4 Financial Myths You Shouldn’t Fall for This April Fools’

4 Financial Myths You Shouldn’t Fall for This April Fools’

4 Financial Myths You Shouldn’t Fall for This April Fools’

April Fools’ Day has a long and rich history of harmless trickery, and it can be very entertaining if you manage to fool your family or friends. However, if you’re gullible, April Fools’ Day may not be as much fun. Falling for false information or pranks on this day is understandable, given the day’s reputation for people making deliberate efforts to trick you.

 

With this in mind, it’s easy to see why making bad financial decisions once or twice or taking lousy advice is bound to happen sooner or later. The important thing is that you learn from this experience and work to better your knowledge, so you don’t fall for it a second time. 

 

You have to remember that it’s not all about what you do with your money, but it’s also about what you don’t do with it. This distinction may be the difference between financial success and failure. The following myths can help you avoid traps and grow your wealth instead of losing it.

(Work item):
Copy word for word the part of the April Fools' financial myths text that opens with the words containing "You have to" and closes with "of losing it.".

(Dataset section):
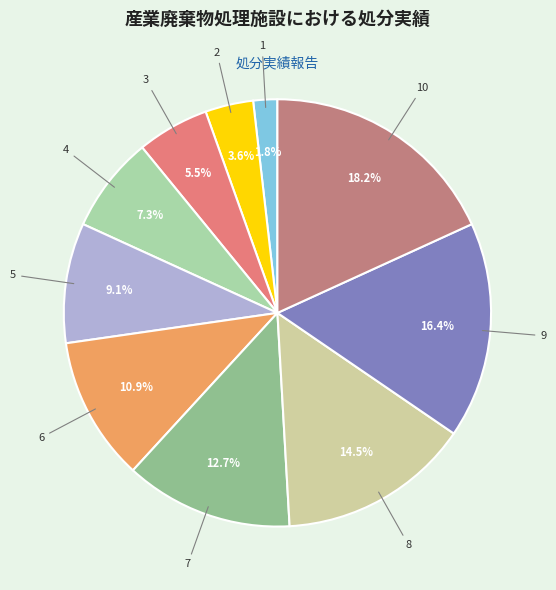

Which has a higher value, 3 or 10?

10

(Response to this task):
You have to remember that it’s not all about what you do with your money, but it’s also about what you don’t do with it. This distinction may be the difference between financial success and failure. The following myths can help you avoid traps and grow your wealth instead of losing it.